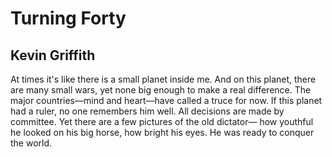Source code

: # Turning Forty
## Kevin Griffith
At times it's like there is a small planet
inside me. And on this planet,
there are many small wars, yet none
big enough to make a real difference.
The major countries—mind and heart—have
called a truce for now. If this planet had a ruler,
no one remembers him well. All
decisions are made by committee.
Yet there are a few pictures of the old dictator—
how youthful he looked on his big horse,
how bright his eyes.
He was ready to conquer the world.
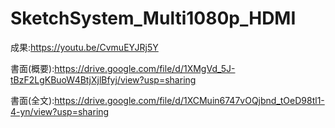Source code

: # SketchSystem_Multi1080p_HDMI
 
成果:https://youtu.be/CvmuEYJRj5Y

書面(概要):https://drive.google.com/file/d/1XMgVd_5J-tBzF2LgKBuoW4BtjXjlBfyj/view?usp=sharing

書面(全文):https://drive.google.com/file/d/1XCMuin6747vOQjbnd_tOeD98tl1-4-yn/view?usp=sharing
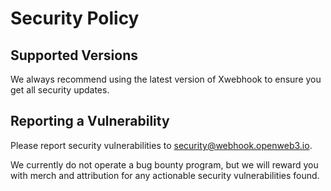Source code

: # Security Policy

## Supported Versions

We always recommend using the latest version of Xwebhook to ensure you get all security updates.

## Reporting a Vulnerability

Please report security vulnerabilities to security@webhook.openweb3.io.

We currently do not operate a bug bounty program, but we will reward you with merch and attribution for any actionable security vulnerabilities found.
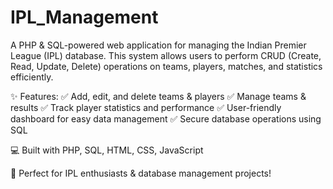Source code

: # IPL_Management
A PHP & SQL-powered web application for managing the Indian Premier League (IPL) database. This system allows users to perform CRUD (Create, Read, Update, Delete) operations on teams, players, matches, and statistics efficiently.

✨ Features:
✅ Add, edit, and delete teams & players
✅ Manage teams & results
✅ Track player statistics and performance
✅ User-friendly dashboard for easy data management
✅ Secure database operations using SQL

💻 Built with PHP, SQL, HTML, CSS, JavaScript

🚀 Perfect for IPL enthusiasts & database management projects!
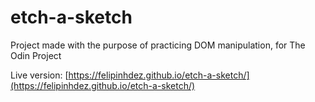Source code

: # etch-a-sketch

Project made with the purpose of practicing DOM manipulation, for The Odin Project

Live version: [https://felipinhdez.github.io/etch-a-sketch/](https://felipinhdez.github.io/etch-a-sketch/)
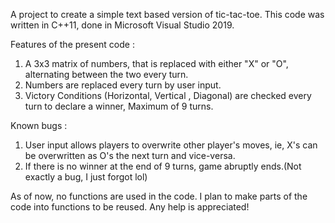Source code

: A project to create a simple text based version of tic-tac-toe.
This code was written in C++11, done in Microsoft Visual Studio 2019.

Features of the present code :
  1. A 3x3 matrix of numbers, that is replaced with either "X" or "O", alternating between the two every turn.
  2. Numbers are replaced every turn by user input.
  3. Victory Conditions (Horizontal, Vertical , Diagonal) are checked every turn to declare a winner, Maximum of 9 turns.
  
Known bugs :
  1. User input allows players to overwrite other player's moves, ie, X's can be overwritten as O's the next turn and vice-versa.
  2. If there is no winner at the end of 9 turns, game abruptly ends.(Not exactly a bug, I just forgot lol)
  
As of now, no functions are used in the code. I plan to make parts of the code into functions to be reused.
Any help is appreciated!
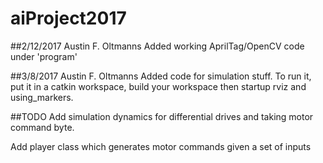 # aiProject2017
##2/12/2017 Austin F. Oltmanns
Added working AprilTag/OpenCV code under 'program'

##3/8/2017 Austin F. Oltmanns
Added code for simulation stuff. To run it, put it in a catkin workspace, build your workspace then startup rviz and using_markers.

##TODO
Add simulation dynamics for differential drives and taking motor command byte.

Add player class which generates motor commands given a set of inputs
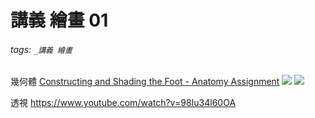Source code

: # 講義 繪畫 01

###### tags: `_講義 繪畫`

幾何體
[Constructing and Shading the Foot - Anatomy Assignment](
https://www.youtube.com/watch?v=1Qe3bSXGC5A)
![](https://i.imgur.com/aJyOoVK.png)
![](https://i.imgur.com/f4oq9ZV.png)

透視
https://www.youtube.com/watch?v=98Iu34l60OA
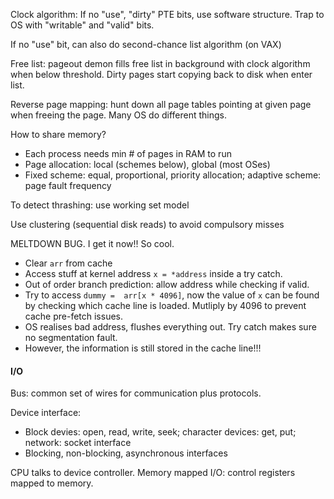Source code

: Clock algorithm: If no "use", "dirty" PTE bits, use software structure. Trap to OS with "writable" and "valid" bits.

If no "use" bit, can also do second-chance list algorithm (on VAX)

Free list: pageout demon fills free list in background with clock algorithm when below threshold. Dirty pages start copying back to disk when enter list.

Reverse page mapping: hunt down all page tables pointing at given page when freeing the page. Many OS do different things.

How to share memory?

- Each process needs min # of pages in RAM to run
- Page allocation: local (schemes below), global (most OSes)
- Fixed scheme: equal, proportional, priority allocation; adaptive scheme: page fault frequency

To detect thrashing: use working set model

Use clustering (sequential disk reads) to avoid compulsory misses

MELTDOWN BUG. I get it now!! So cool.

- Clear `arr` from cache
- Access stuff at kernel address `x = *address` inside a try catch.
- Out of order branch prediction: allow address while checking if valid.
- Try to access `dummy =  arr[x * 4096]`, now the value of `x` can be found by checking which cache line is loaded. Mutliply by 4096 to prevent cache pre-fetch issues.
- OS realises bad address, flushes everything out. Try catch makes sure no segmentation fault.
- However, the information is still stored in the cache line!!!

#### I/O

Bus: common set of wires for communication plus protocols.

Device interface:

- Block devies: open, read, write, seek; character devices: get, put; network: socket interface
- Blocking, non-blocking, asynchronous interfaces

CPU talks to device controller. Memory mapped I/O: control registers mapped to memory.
....
- _Task prompt_
Rewrite the listing with every occurrence of "planet" replaced by "moon", leaving everything else as it is. Leave the pictures out of your version.

- _Result of the exercise_
Source code

: # Turning Forty
## Kevin Griffith
At times it's like there is a small moon
inside me. And on this moon,
there are many small wars, yet none
big enough to make a real difference.
The major countries—mind and heart—have
called a truce for now. If this moon had a ruler,
no one remembers him well. All
decisions are made by committee.
Yet there are a few pictures of the old dictator—
how youthful he looked on his big horse,
how bright his eyes.
He was ready to conquer the world.
Source code

: # SketchSystem_Multi1080p_HDMI
 
成果:https://youtu.be/CvmuEYJRj5Y

書面(概要):https://drive.google.com/file/d/1XMgVd_5J-tBzF2LgKBuoW4BtjXjlBfyj/view?usp=sharing

書面(全文):https://drive.google.com/file/d/1XCMuin6747vOQjbnd_tOeD98tl1-4-yn/view?usp=sharing
Source code

: # Security Policy

## Supported Versions

We always recommend using the latest version of Xwebhook to ensure you get all security updates.

## Reporting a Vulnerability

Please report security vulnerabilities to security@webhook.openweb3.io.

We currently do not operate a bug bounty program, but we will reward you with merch and attribution for any actionable security vulnerabilities found.
Source code

: # IPL_Management
A PHP & SQL-powered web application for managing the Indian Premier League (IPL) database. This system allows users to perform CRUD (Create, Read, Update, Delete) operations on teams, players, matches, and statistics efficiently.

✨ Features:
✅ Add, edit, and delete teams & players
✅ Manage teams & results
✅ Track player statistics and performance
✅ User-friendly dashboard for easy data management
✅ Secure database operations using SQL

💻 Built with PHP, SQL, HTML, CSS, JavaScript

🚀 Perfect for IPL enthusiasts & database management projects!
Source code

: # etch-a-sketch

Project made with the purpose of practicing DOM manipulation, for The Odin Project

Live version: [https://felipinhdez.github.io/etch-a-sketch/](https://felipinhdez.github.io/etch-a-sketch/)
Source code

: A project to create a simple text based version of tic-tac-toe.
This code was written in C++11, done in Microsoft Visual Studio 2019.

Features of the present code :
  1. A 3x3 matrix of numbers, that is replaced with either "X" or "O", alternating between the two every turn.
  2. Numbers are replaced every turn by user input.
  3. Victory Conditions (Horizontal, Vertical , Diagonal) are checked every turn to declare a winner, Maximum of 9 turns.
  
Known bugs :
  1. User input allows players to overwrite other player's moves, ie, X's can be overwritten as O's the next turn and vice-versa.
  2. If there is no winner at the end of 9 turns, game abruptly ends.(Not exactly a bug, I just forgot lol)
  
As of now, no functions are used in the code. I plan to make parts of the code into functions to be reused.
Any help is appreciated!
 # aiProject2017
##2/12/2017 Austin F. Oltmanns
Added working AprilTag/OpenCV code under 'program'

##3/8/2017 Austin F. Oltmanns
Added code for simulation stuff. To run it, put it in a catkin workspace, build your workspace then startup rviz and using_markers.

##TODO
Add simulation dynamics for differential drives and taking motor command byte.

Add player class which generates motor commands given a set of inputs
Source code

: # 講義 繪畫 01

###### tags: `_講義 繪畫`

幾何體
[Constructing and Shading the Foot - Anatomy Assignment](
https://www.youtube.com/watch?v=1Qe3bSXGC5A)
![](https://i.imgur.com/aJyOoVK.png)
![](https://i.imgur.com/f4oq9ZV.png)

透視
https://www.youtube.com/watch?v=98Iu34l60OA
Source code

: Clock algorithm: If no "use", "dirty" PTE bits, use software structure. Trap to OS with "writable" and "valid" bits.

If no "use" bit, can also do second-chance list algorithm (on VAX)

Free list: pageout demon fills free list in background with clock algorithm when below threshold. Dirty pages start copying back to disk when enter list.

Reverse page mapping: hunt down all page tables pointing at given page when freeing the page. Many OS do different things.

How to share memory?

- Each process needs min # of pages in RAM to run
- Page allocation: local (schemes below), global (most OSes)
- Fixed scheme: equal, proportional, priority allocation; adaptive scheme: page fault frequency

To detect thrashing: use working set model

Use clustering (sequential disk reads) to avoid compulsory misses

MELTDOWN BUG. I get it now!! So cool.

- Clear `arr` from cache
- Access stuff at kernel address `x = *address` inside a try catch.
- Out of order branch prediction: allow address while checking if valid.
- Try to access `dummy =  arr[x * 4096]`, now the value of `x` can be found by checking which cache line is loaded. Mutliply by 4096 to prevent cache pre-fetch issues.
- OS realises bad address, flushes everything out. Try catch makes sure no segmentation fault.
- However, the information is still stored in the cache line!!!

#### I/O

Bus: common set of wires for communication plus protocols.

Device interface:

- Block devies: open, read, write, seek; character devices: get, put; network: socket interface
- Blocking, non-blocking, asynchronous interfaces

CPU talks to device controller. Memory mapped I/O: control registers mapped to memory.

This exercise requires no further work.